Source: Hydrogen Strategy: Enabling A Low Carbon Economy; Department of Energy; July 2020. Link.

At a price that is 3-6 times higher than hydrogen produced from fossil fuels, the green hydrogen ideal is still at a significant economic disadvantage.

It is possible to capture and store (CCS in the previous graphic) or otherwise utilize the carbon dioxide when hydrogen is produced from fossil fuels. This hydrogen has a low carbon footprint and is classified as “blue hydrogen”.

Thus, production or use of blue hydrogen offers the fossil fuel industry a significant opportunity to improve their ESG scores. The DOE estimates that blue hydrogen can be produced via the SMR process for $2.27 per kilogram – an overwhelming cost advantage over hydrogen produced from renewable sources. 
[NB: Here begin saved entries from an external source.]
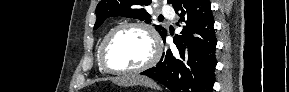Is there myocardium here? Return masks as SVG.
Returning <instances> with one entry per match:
<instances>
[{
  "mask_svg": "<svg viewBox=\"0 0 289 92\" xmlns=\"http://www.w3.org/2000/svg\"><path fill=\"white\" fill-rule=\"evenodd\" d=\"M126 28L143 29L151 39L153 51H152L150 58L144 64L136 68H131V69H117L109 65L107 61V51L114 37ZM161 51H162L161 42L158 37V34L156 33L155 29L150 24L143 22V21H128V22H123L117 25L116 27L111 29L110 32L106 35L100 48L99 61H100L101 67L103 68L105 72L112 73V74H123V75L136 74V73L143 72L151 68L152 66H154L160 58Z\"/></svg>",
  "mask_w": 289,
  "mask_h": 92,
  "instance_id": "myocardium-1",
  "label": "myocardium"
}]
</instances>
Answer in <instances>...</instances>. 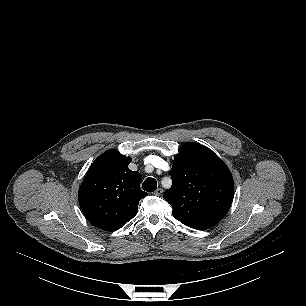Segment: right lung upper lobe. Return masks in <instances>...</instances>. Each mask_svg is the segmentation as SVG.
Wrapping results in <instances>:
<instances>
[{
  "label": "right lung upper lobe",
  "instance_id": "right-lung-upper-lobe-1",
  "mask_svg": "<svg viewBox=\"0 0 306 306\" xmlns=\"http://www.w3.org/2000/svg\"><path fill=\"white\" fill-rule=\"evenodd\" d=\"M130 157L109 150L90 166L79 189V204L96 227L115 231L137 213L138 202L148 194L140 189L142 175L128 168Z\"/></svg>",
  "mask_w": 306,
  "mask_h": 306
}]
</instances>
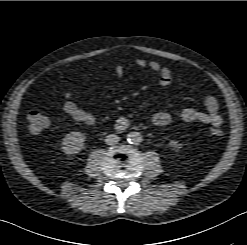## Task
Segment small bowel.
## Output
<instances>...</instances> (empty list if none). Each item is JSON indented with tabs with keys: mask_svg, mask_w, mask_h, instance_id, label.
<instances>
[{
	"mask_svg": "<svg viewBox=\"0 0 247 245\" xmlns=\"http://www.w3.org/2000/svg\"><path fill=\"white\" fill-rule=\"evenodd\" d=\"M136 65L143 71H153L159 75V83L162 86H169L172 83V72L169 68L163 67L157 61H146L144 59H137ZM117 78H122L124 74L123 67L118 64L115 68ZM75 96V91H69L65 94V102L63 110L71 118L77 122L87 125H92L95 122L94 115L82 109L72 99ZM205 111H200L195 108H185L181 112V118L185 122H201L204 124H211L213 127H219L222 122V116L219 114V104L214 96L207 95L203 99ZM154 125L158 127L167 126L171 122V115L167 112L161 111L154 114L152 118Z\"/></svg>",
	"mask_w": 247,
	"mask_h": 245,
	"instance_id": "obj_1",
	"label": "small bowel"
}]
</instances>
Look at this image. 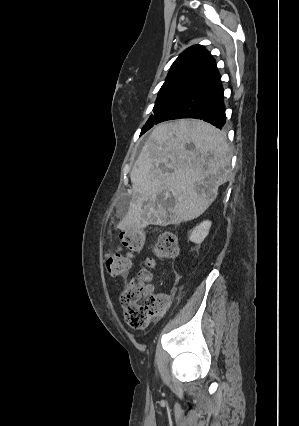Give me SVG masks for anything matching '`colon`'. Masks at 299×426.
<instances>
[{
    "label": "colon",
    "mask_w": 299,
    "mask_h": 426,
    "mask_svg": "<svg viewBox=\"0 0 299 426\" xmlns=\"http://www.w3.org/2000/svg\"><path fill=\"white\" fill-rule=\"evenodd\" d=\"M146 234L142 229L127 230L120 234L118 250L105 256V266L112 276H121L131 267V256L142 250ZM154 256L158 259L174 258L178 253L176 237L171 233L161 234L153 247ZM148 268L154 266V259L146 261ZM151 274L148 269L142 270L137 277L131 279L120 294V304L124 318L129 326L135 329L145 328L149 321L162 314L168 306L166 294H153L149 285Z\"/></svg>",
    "instance_id": "1"
}]
</instances>
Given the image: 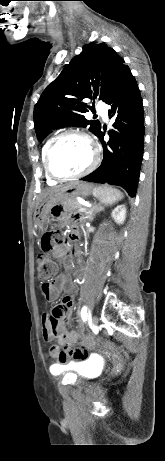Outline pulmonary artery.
Segmentation results:
<instances>
[{"instance_id": "obj_1", "label": "pulmonary artery", "mask_w": 165, "mask_h": 461, "mask_svg": "<svg viewBox=\"0 0 165 461\" xmlns=\"http://www.w3.org/2000/svg\"><path fill=\"white\" fill-rule=\"evenodd\" d=\"M96 110L105 119L107 118V107L105 105H103L102 103L97 104Z\"/></svg>"}]
</instances>
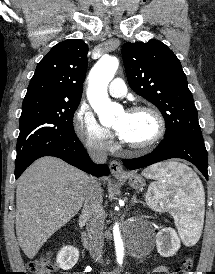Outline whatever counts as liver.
Masks as SVG:
<instances>
[{
	"label": "liver",
	"mask_w": 215,
	"mask_h": 274,
	"mask_svg": "<svg viewBox=\"0 0 215 274\" xmlns=\"http://www.w3.org/2000/svg\"><path fill=\"white\" fill-rule=\"evenodd\" d=\"M90 177L54 157L36 160L21 175L16 190V234L32 259L42 245L80 210Z\"/></svg>",
	"instance_id": "6515ba94"
}]
</instances>
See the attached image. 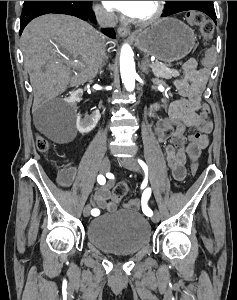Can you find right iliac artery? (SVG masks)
I'll return each mask as SVG.
<instances>
[{"label": "right iliac artery", "mask_w": 237, "mask_h": 300, "mask_svg": "<svg viewBox=\"0 0 237 300\" xmlns=\"http://www.w3.org/2000/svg\"><path fill=\"white\" fill-rule=\"evenodd\" d=\"M97 181L100 185H104L105 182H106V179L103 175H98L97 177ZM99 210L98 209H92L91 212H98Z\"/></svg>", "instance_id": "right-iliac-artery-1"}]
</instances>
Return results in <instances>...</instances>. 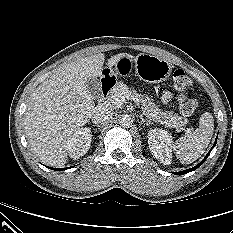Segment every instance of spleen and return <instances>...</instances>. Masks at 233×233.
<instances>
[{
  "mask_svg": "<svg viewBox=\"0 0 233 233\" xmlns=\"http://www.w3.org/2000/svg\"><path fill=\"white\" fill-rule=\"evenodd\" d=\"M214 129V119L211 113L201 115L198 128L181 137L173 145L176 157L180 162L190 164L205 152L211 140Z\"/></svg>",
  "mask_w": 233,
  "mask_h": 233,
  "instance_id": "3e777b00",
  "label": "spleen"
}]
</instances>
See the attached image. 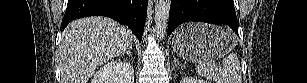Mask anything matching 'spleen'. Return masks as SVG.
Instances as JSON below:
<instances>
[{
  "label": "spleen",
  "instance_id": "spleen-1",
  "mask_svg": "<svg viewBox=\"0 0 307 83\" xmlns=\"http://www.w3.org/2000/svg\"><path fill=\"white\" fill-rule=\"evenodd\" d=\"M197 72L214 83H242L241 66L236 54L230 53L223 59V67L208 60L198 64Z\"/></svg>",
  "mask_w": 307,
  "mask_h": 83
}]
</instances>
Blue hydrogen has a substantially lower CI score than grey hydrogen, and is significantly cheaper than green hydrogen. It can serve as an ideal transitional step in the decarbonization of the economy.

The Cornell and Stanford Study

I would be remiss to ignore that a recent report from researchers at Cornell and Stanford Universities claims that the use of blue hydrogen is actually worse than simply burning natural gas.

However, as Ted Nordhaus, Founder and Executive Director of The Breakthrough Institute recently pointed out in a Twitter thread, the study’s findings were based on worst-case scenarios throughout the analysis.

Nordhaus writes “If gas production is crazy leaky, you value methane reductions MUCH more than carbon reductions, and you assume that carbon capture tech doesn’t capture over a third of the carbon, blue hydrogen is worse than gas!” He adds that by using a less extreme set of assumptions — by the admission of one of the study’s authors —the global warming potential (GWP) would be 10 times lower than the study concluded.

However, it is fair to point out that the CI of blue hydrogen will depend very much on the entire production process. If methane is obtained from a process with a high leakage rate, and the carbon isn’t captured and stored, then the CI is going to be much higher.